15 February, 2006

Bravery

Recently, in a comment from a dear friend, she said I was brave. Brave to stand up and deal with the crap from my family, I guess. Over the past 6 years, I have thought a lot about bravery at my job and in my life. It is a word that I use and others have used for me, one that I am not sure always that it fits me.

I am a music therapist and work with children undergoing painful medical procedures and painful physical rehabilitation. I go into these procedures with the nurses or therapists and use music to reduce the children’s pain and anxiety. I watch these kids deal with pain and suffering that I have only a slight understanding of having never experienced anything like what they have. The other day, I was working with a kid and told her she was being so brave. She said “No I am not. I am crying and scared.” That made me think more about courage and bravery and what it feels like.

When thinking about bravery, I think first about being a lesbian and working for my civil rights. And when it comes to civil rights activism, Peaches and I are no slouches. Throughout both our lives, we have fought for LGBT civil rights. Many, many years ago, I was an outspoken lesbian in a scary western state. I got threats of death and rape frequently on my phone. There was even a cross burned on the lawn where I lived. I am glad I moved when I think of that. Together, Peaches and I have protested for LGBT rights, women’s rights, and AIDS funding. More recently, Peaches and I proudly stood up at rallies and protests for same-sex marriage. Being both secure in our jobs and lives, we could stand in front and be photographed and interviewed. Our local NPR station did a 3-part story on us getting legally married; with a one-year later follow up story too. So many of our friends told us how brave we were to be so visible and to stand up next to those who want to put you down.

When Peaches and I were married in our church (you see there is the legal marriage in 2004, the church wedding in 2001, and the civil union in Vermont in 2001), our friends and family came to support and toast us. So many people talked about our bravery to live out-loud. Our friends and family spoke of how we do not hid who we are and buck the system by getting married when the state (at that time) would not allow it. Many of my friends live still in that scary western state and do not have the social and state protections we have here in MA. They toasted our courage over and over.

Recently, when I filed a civil rights discrimination complaint, Peaches hugged me and told me I was brave. I sat there, swallowing my tears, trying not to cry, and was shaking all over. I felt so small and was so thankful she was with me.

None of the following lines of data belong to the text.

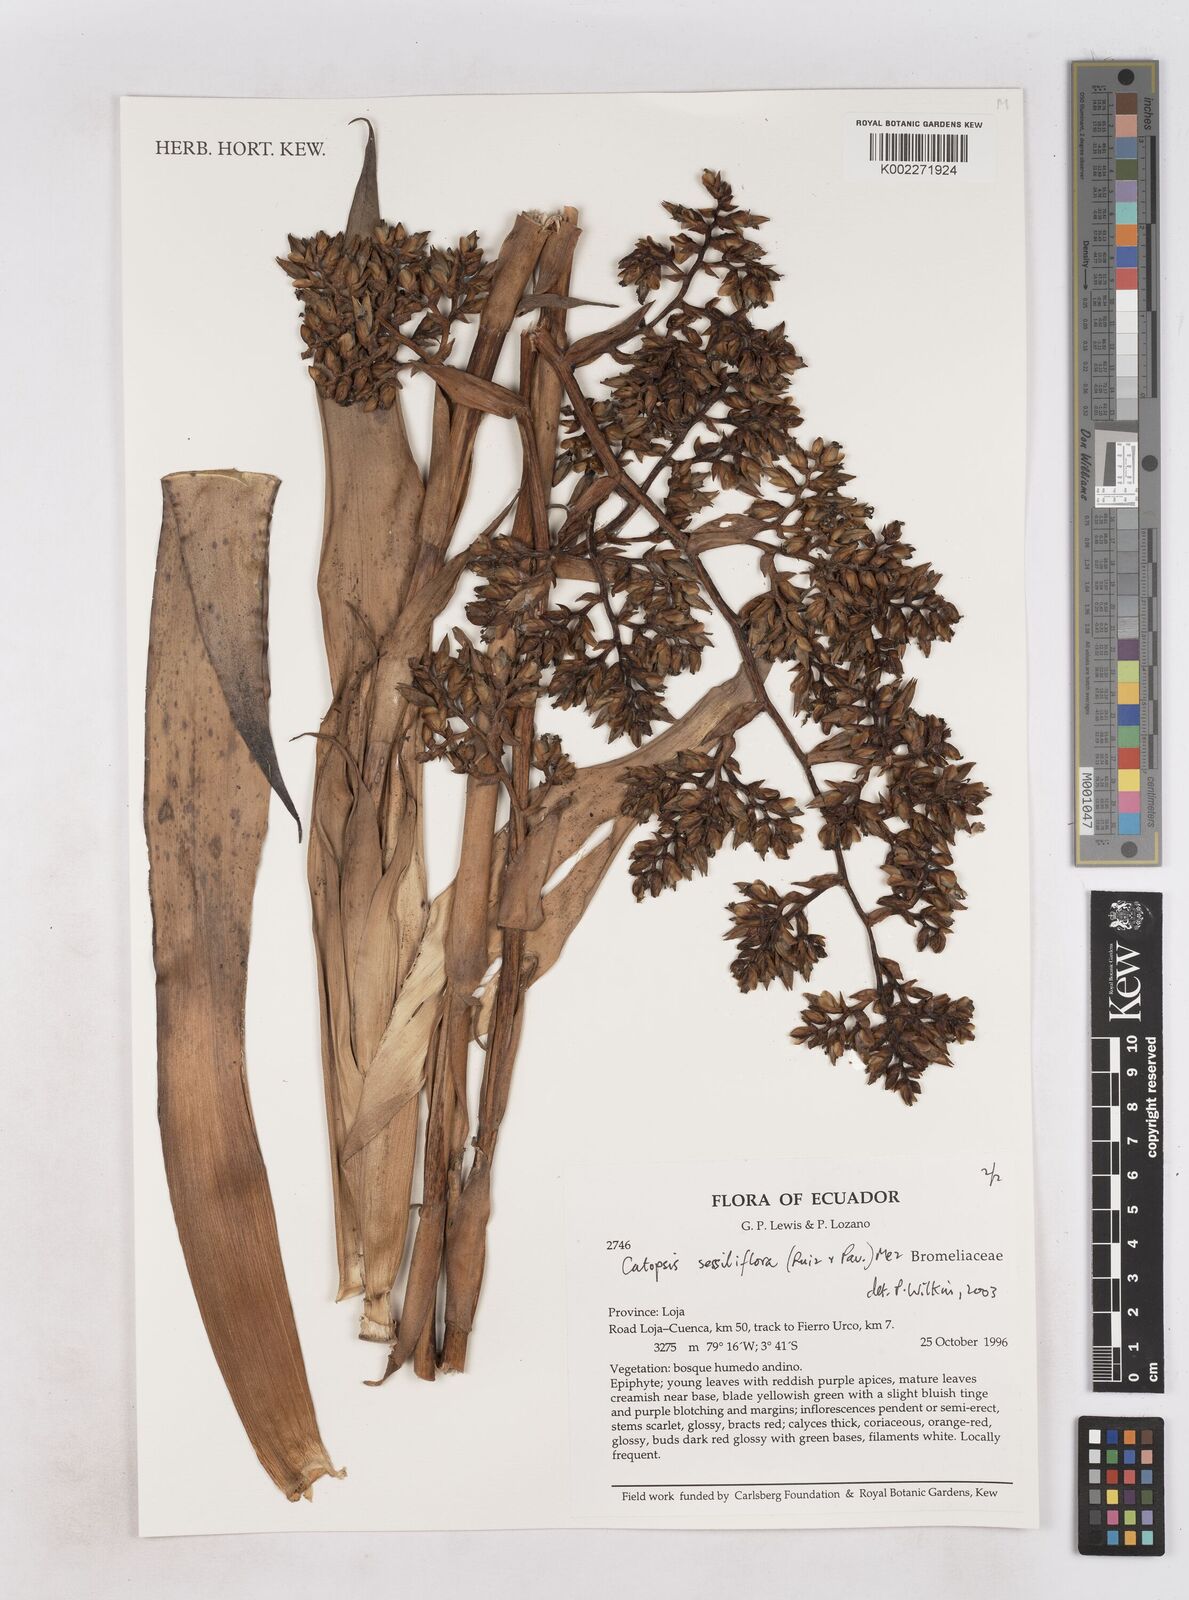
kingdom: Plantae
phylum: Tracheophyta
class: Liliopsida
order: Poales
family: Bromeliaceae
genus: Catopsis
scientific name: Catopsis sessiliflora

I think about all those times when I am told I am being brave and you know what? I don’t feel courage or bravery; instead I feel scared shitless or like crying. When I at the protests, it is scary. I feel so small but I have to be there. I have to make them see me. That isn't courage or bravery, it is determination to not be less than everyone else any more. As I think about bravery, I doubt there is really a feeling of bravery. I think it is still doing what you have to do despite feeling like running for the hills and hiding.

I told the kid at work that I think when people are brave they feel scared and cry but keep doing what they have to do, which is what she had done that morning. She looked at me as only a pre-adolescent kid can do and said she did not believe me. But I think I am right. Come on, I've got almost 30 years on her. So to my friend who told me I was brave and that she hopes to be as brave as me, you are. Just like I know that little girl is brave, I know you are too.

2 comments:

Anonymous said...

hey brave woman. i have supertruly enjoyed reading your blog stuff so far... but i will NOT, i repeat, NOT get sucked into the world of bloggers. ummmm just like i said i would never get a cell phone, or join friendster or myspace, or... damn addictive technology! anyhoo, hope you are feeling tons and tons better. and then some.

Hashbrown said...

Yeah right, i believe you, Natasha. Just let me know when you get one so I can read it.